Forte ricorda che l’Alleanza islamica è la «trentanovesima sigla presente dal novembre 2014 nella black list del governo degli Emirati arabi». Quando si diffuse la notizia della lista nera, il presidente dell’Alleanza parlò di accuse infamanti. In seguito anche il responsabile legale Caim, Reas Syed, difese la sigla al centro del terremoto: «Potrebbe essere un abbaglio» disse al Giornale, evocando ricorsi. La sigla comunque gioca un ruolo chiave nella partita delle future moschee da costruire in Italia. Forte cita il presidente dell’Ucoii, Izzedin Elzir, che ha parlato di una raccolta fondi capace di procurare 25 milioni di euro. «Il tesoriere della stessa organizzazione, che quindi ha fatto un lavoro di raccolta fondi molto valido con il Qatar charity – spiega il consigliere – è Mohammad Abdul Rahman, altrimenti noto come Mohamed Ibrahim». «Ibrahim è anche presidente dell’Alleanza islamica d’Italia».

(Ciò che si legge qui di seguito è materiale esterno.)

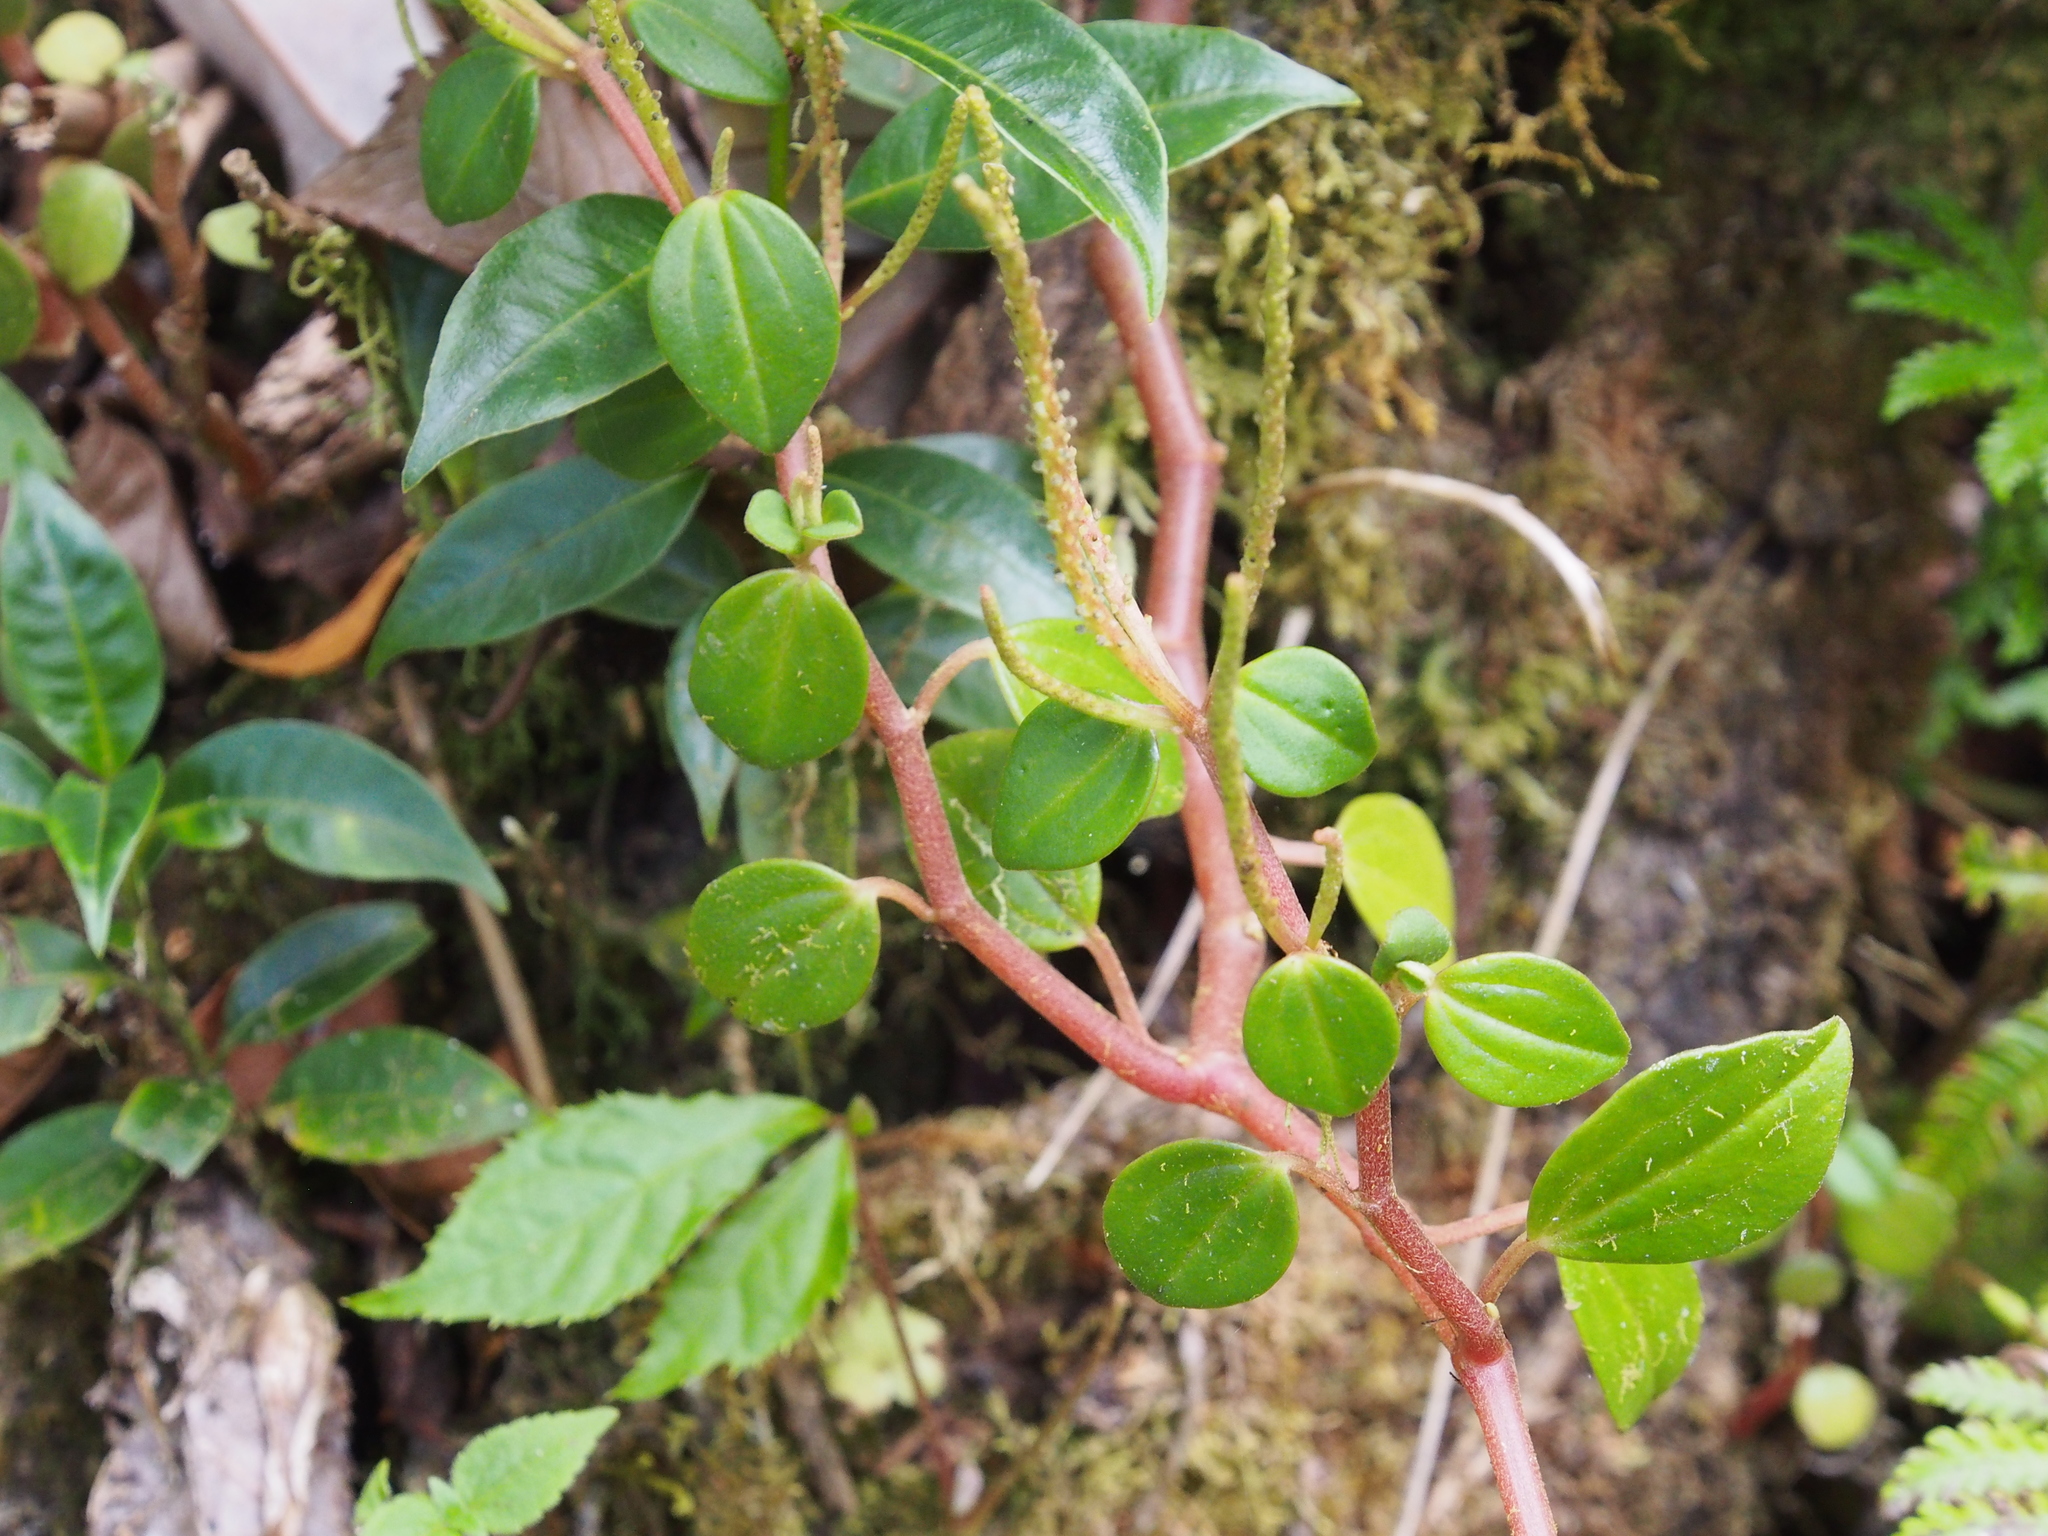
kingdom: Plantae
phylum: Tracheophyta
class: Magnoliopsida
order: Piperales
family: Piperaceae
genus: Peperomia
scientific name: Peperomia esperanzana
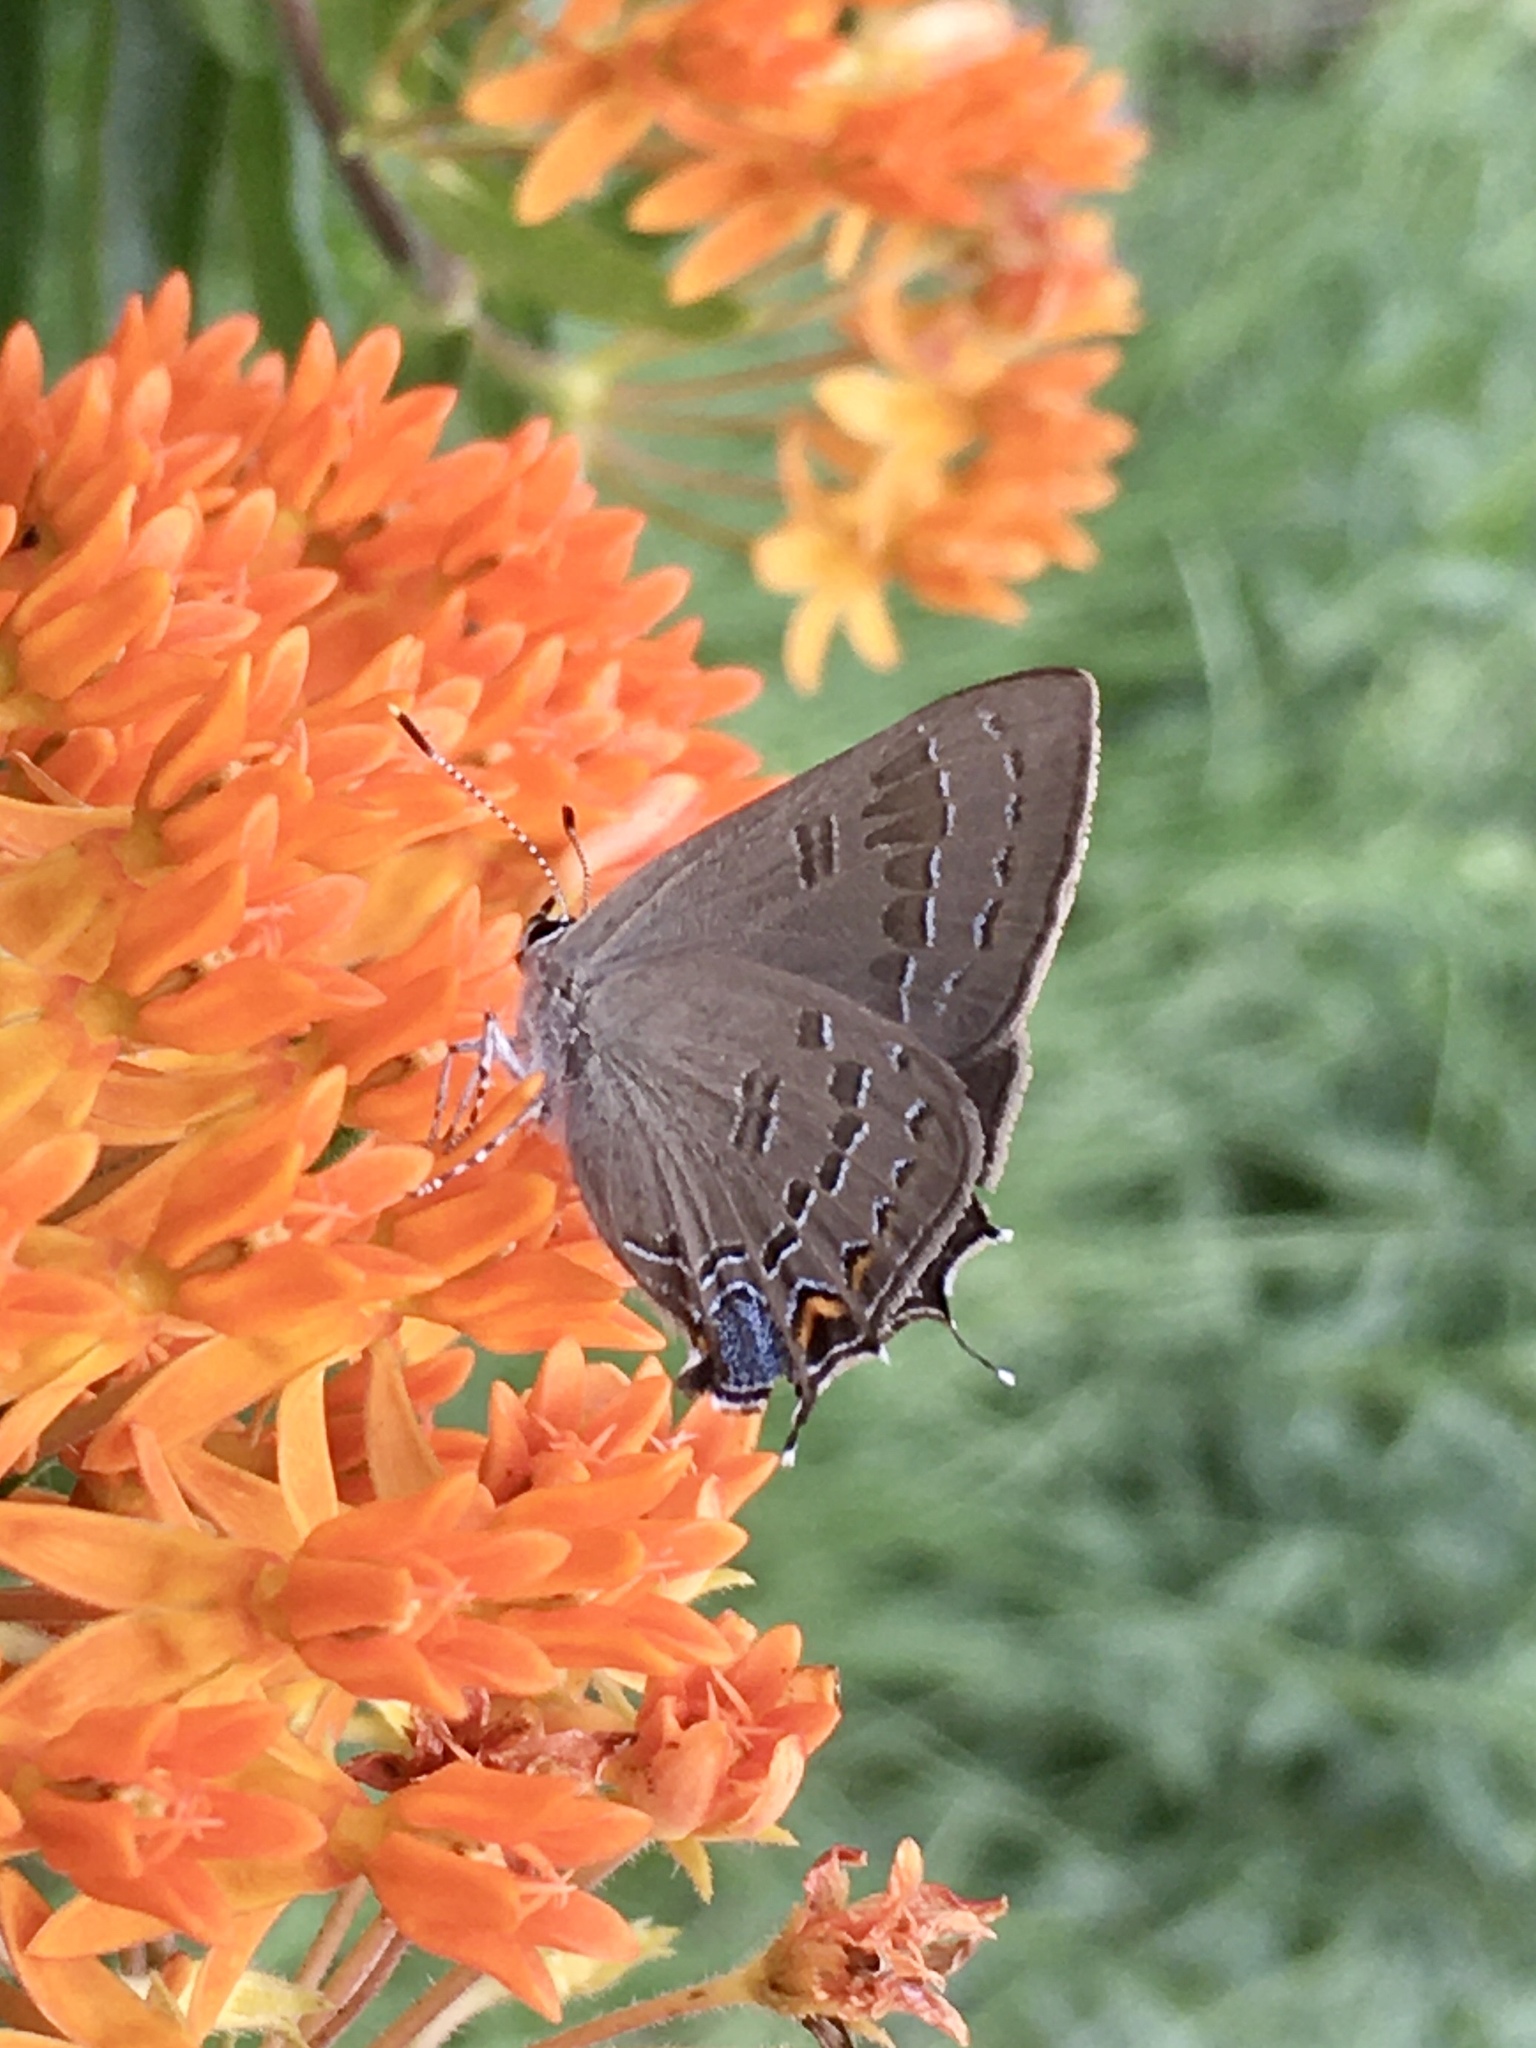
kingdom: Animalia
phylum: Arthropoda
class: Insecta
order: Lepidoptera
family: Lycaenidae
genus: Satyrium
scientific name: Satyrium calanus
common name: Banded hairstreak
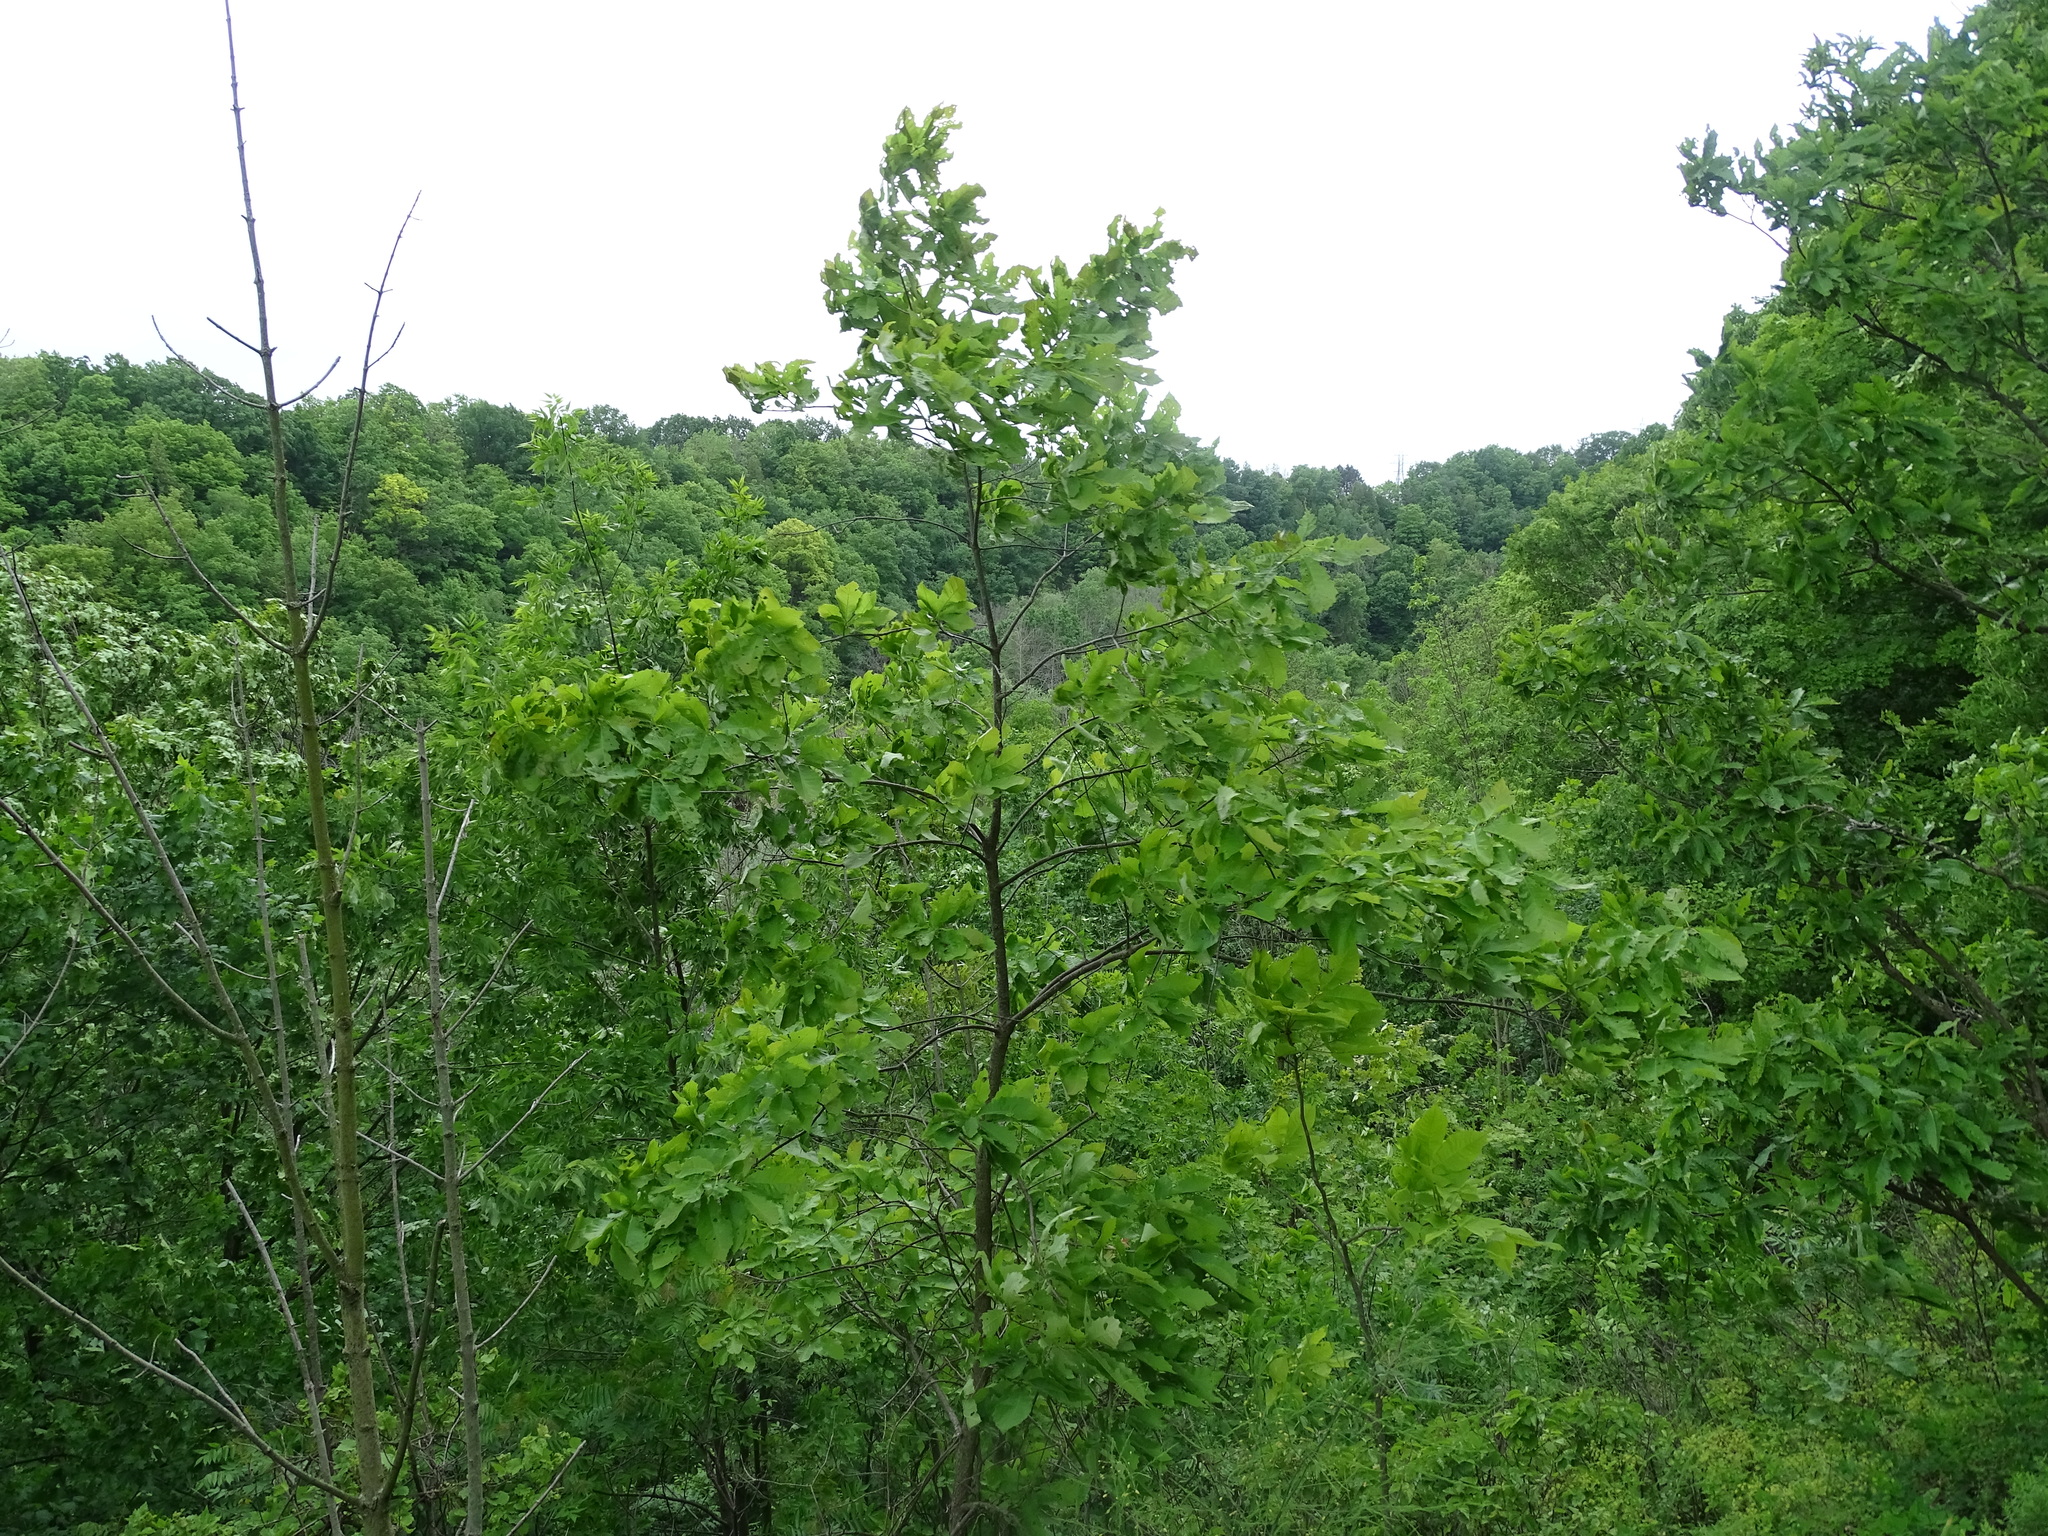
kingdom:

Non solo: una foto di gruppo lo ritraeva con il discusso imam di Cinisello e con Musa Cerantonio, un reclutatore di jihadisti arrestato nel 2014. Amicizie discutibili. Jibril invece era intervenuto sulla strage nel giornale Charlie Hedbo. Così: «L’amato profeta Muhammad è caro e prezioso ad ogni musulmano» aveva scritto. «C’è chi lo insulta e lo sbeffeggia chiamando tutto ciò libertà d’espressione». «Rispetto per le vittime – la conclusione – rispetto per la fede di 1,5 miliardi di persone, rispetto per il profeta Muhammad: fermiamo Charlie Hebdo» era la parola chiave. E accompagnava alla «condanna» per «la terribile azione terroristica di Parigi» un pesante giudizio sulla rivista parigina, definita «blasfema, odiata e disprezzata in tutta la Francia».

«Ognuno è libero di parlare con chi vuole – commenta oggi Forte a proposito della foto milanese – E Sala è libero di chiedere voti a chiunque, soprattutto a liberi cittadini incensurati che hanno il diritto di appartenere alle più diverse fedi. Ma ci sono domande fondamentali a cui dovrebbe rispondere». «Quando dice che a Milano una moschea si farà, ne ha in mente una finanziata coi milioni del Qatar raccolti dall’Ucoii? È sicuro che questo privilegi un islam italiano?». E ancora: «Sala non crede che in questo modo rischia di importare nei nostri quartieri i conflitti tra musulmani che stanno ridisegnando i confini degli stati in Medioriente? Sala non crede che legittimare chi rappresenta l’islamismo politico non ha nulla a che fare con l’integrazione quanto invece con la sottomissione? Sarebbe importante che il candidato del centrosinistra rispondesse prima di domenica 19 giugno». Non si sa se lo farà. Ieri era a volantinare con Sumaya Abdel Qader, che del Caim è responsabile Cultura. E sicuramente ha detto che vuole una moschea «velocemente». Posizione legittima, certo. Ma a chi vuol farla costruire è il punto.